Gibson, just 35, died of complications from a stroke on Jan. 20, 1947. In April, Jackie Robinson became the first Black player in the majors, for the Brooklyn Dodgers after a positive experience in the minors in Quebec with the Montreal Royals.
Gibson’s death did not go unnoticed in the white press, The Associated Press characterizing him as “one of the greatest distance hitters in the history of baseball” for blasts that went out of the park at Pittsburgh’s Forbes Field.
The Black-run Pittsburgh Courier noted that he was the highest paid player in the Negro Leagues — at $6,000 per year, supplemented by about $3,000 earned in the winter months playing in Latin America.
“The king of sluggers is dead … long live the king!” the Courier’s editor wrote.
Gibson and Grays teammate Leonard were inducted into baseball’s hall of fame in Cooperstown, N.Y., in 1972, one year after legendary pitcher Satchel Paige was the first Negro Leagues star to do so.
Gibson’s legacy has been noted by Black artists throughout the years. In 1974, jazz legends Count Basie and Canadian Oscar Peterson released Satch and Josh, in reference to Gibson and Paige, teammates for a time on the Pittsburgh Crawfords.

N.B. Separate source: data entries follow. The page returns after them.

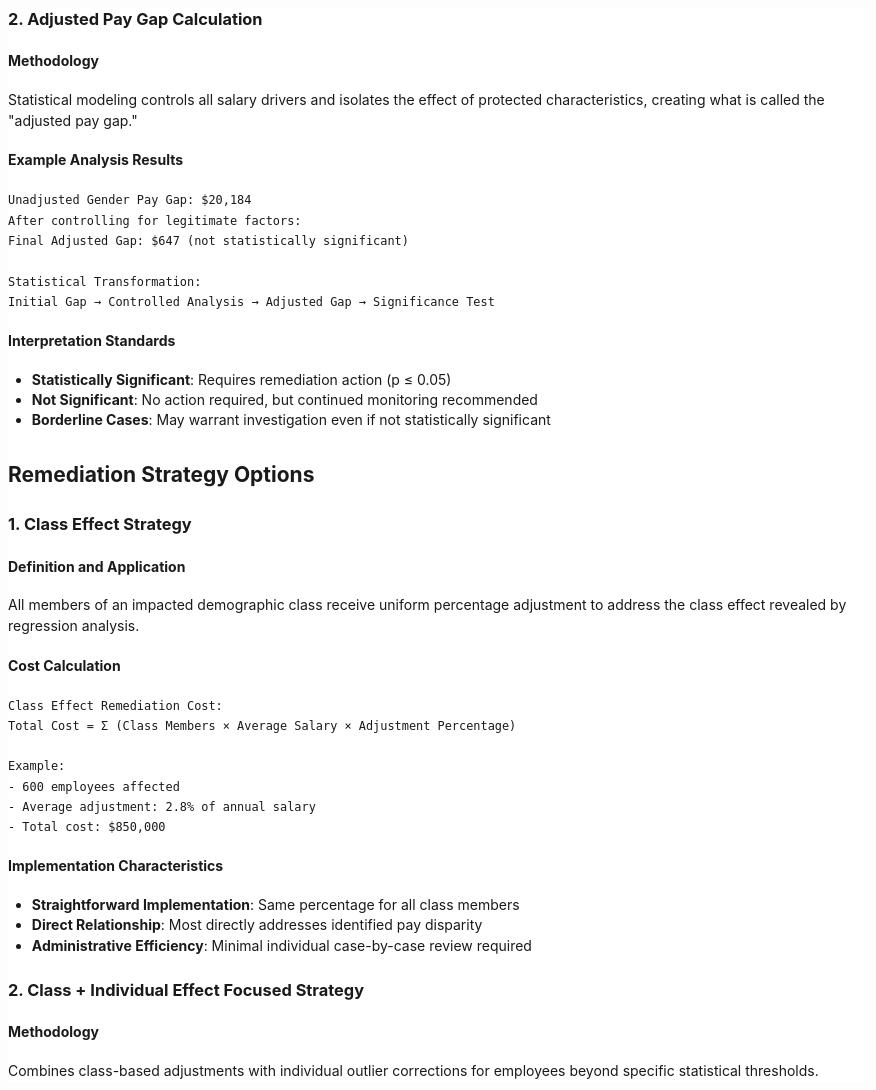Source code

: ### 2. Adjusted Pay Gap Calculation

#### Methodology
Statistical modeling controls all salary drivers and isolates the effect of protected characteristics, creating what is called the "adjusted pay gap."

#### Example Analysis Results
```
Unadjusted Gender Pay Gap: $20,184
After controlling for legitimate factors:
Final Adjusted Gap: $647 (not statistically significant)

Statistical Transformation:
Initial Gap → Controlled Analysis → Adjusted Gap → Significance Test
```

#### Interpretation Standards
- **Statistically Significant**: Requires remediation action (p ≤ 0.05)
- **Not Significant**: No action required, but continued monitoring recommended
- **Borderline Cases**: May warrant investigation even if not statistically significant

## Remediation Strategy Options

### 1. Class Effect Strategy

#### Definition and Application
All members of an impacted demographic class receive uniform percentage adjustment to address the class effect revealed by regression analysis.

#### Cost Calculation
```
Class Effect Remediation Cost:
Total Cost = Σ (Class Members × Average Salary × Adjustment Percentage)

Example:
- 600 employees affected
- Average adjustment: 2.8% of annual salary
- Total cost: $850,000
```

#### Implementation Characteristics
- **Straightforward Implementation**: Same percentage for all class members
- **Direct Relationship**: Most directly addresses identified pay disparity
- **Administrative Efficiency**: Minimal individual case-by-case review required

### 2. Class + Individual Effect Focused Strategy

#### Methodology
Combines class-based adjustments with individual outlier corrections for employees beyond specific statistical thresholds.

Troy Maxson, the fictional character in August Wilson’s Fences, the Tony-winning play and Oscar-nominated film, is a former Negro Leagues star. He tells Gibson’s story, expressing bitterness that he and other ex-players ended up “without a pot to piss in or a window to throw it out.”
About the record-changing process
Negro Leagues records for more than 2,300 players were incorporated Tuesday. The seven leagues now recognized include:
- Negro National League (1920–1931)
- Eastern Colored League (1923–1928)
- American Negro League (1929)
- East-West League (1932)
- Negro Southern League (1932)
- Negro National League (1933–1948)
- Negro American League (1937–1948)
John Thorn, MLB’s official historian, chaired a 17-person committee of statisticians and experts in what was often a painstaking process, according to The Associated Press. Researchers had to track dates of birth, and identify whether players with the same name were a single person or separate individuals.
Some game details were obtained from long-ago Black newspapers. Researchers said that while complete accounts were found for about 95 per cent of games in the 1920s, coverage dropped off during the Great Depression in the 1930s.
Even a reputed four-homer game from Gibson in 1938 could not be included because complete game accounts have not been found.
Nevertheless, Sean Gibson, who now runs a baseball foundation in the name of his legendary great-grandfather, reposted several social media statements heralding the Negro League additions on Tuesday.